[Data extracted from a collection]

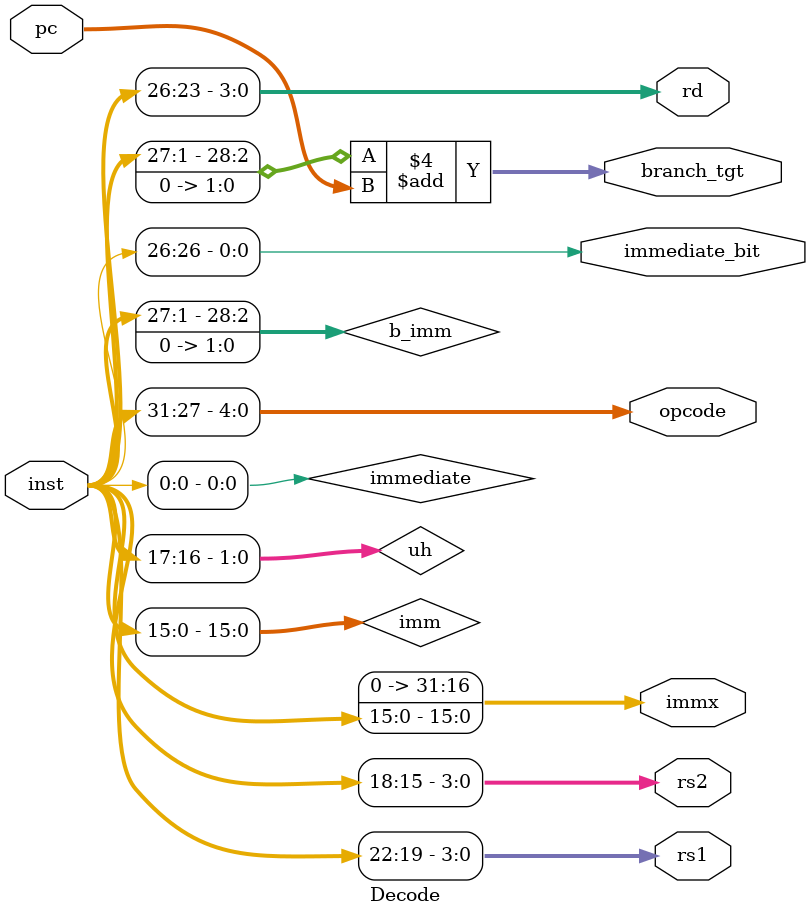
<source format=v>
`timescale 1ns / 1ps
module Decode(input [31:0]inst,
		input [31:0] pc,
		output [4:0] opcode, 
		output immediate_bit,							//27th-bit
		output [31:0] branch_tgt,				//actual branch target
		output [3:0] rd,							//destination resistor
		output [3:0] rs1,							//source resistors
		output [3:0] rs2,
		output [31:0] immx						//the modified immediate value (using bits 17 and 18).
    );
	
	reg [15:0]imm;									//immediate value for operand
	reg [28:0]b_imm;								//branch immediate value
	reg [1:0] uh;
	assign opcode = inst[31:27];				//this will be input to the control unit.
	assign immediate_bit = inst[26];		
	assign immediate = inst[26:0];
	assign rd = inst[26:23];
	assign rs1 = inst[22:19];
	assign rs2 = inst[18:15];
	
	always@(inst)
	begin
	imm = inst[15:0];
	uh = inst[17:16];
	end
	assign immx = 2'b10 ? {16'd0, imm} : imm<<16;
	
	always@(inst)
	begin
	b_imm = inst[27:1]<<2;
	end
	
	assign branch_tgt = b_imm + pc;
	
endmodule

</source>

TASK INSTRUCTIONS
Every line above is to be given again exactly, apart from the pictures.

RESPONSE AREA
<source format=v>
`timescale 1ns / 1ps
module Decode(input [31:0]inst,
		input [31:0] pc,
		output [4:0] opcode, 
		output immediate_bit,							//27th-bit
		output [31:0] branch_tgt,				//actual branch target
		output [3:0] rd,							//destination resistor
		output [3:0] rs1,							//source resistors
		output [3:0] rs2,
		output [31:0] immx						//the modified immediate value (using bits 17 and 18).
    );
	
	reg [15:0]imm;									//immediate value for operand
	reg [28:0]b_imm;								//branch immediate value
	reg [1:0] uh;
	assign opcode = inst[31:27];				//this will be input to the control unit.
	assign immediate_bit = inst[26];		
	assign immediate = inst[26:0];
	assign rd = inst[26:23];
	assign rs1 = inst[22:19];
	assign rs2 = inst[18:15];
	
	always@(inst)
	begin
	imm = inst[15:0];
	uh = inst[17:16];
	end
	assign immx = 2'b10 ? {16'd0, imm} : imm<<16;
	
	always@(inst)
	begin
	b_imm = inst[27:1]<<2;
	end
	
	assign branch_tgt = b_imm + pc;
	
endmodule

</source>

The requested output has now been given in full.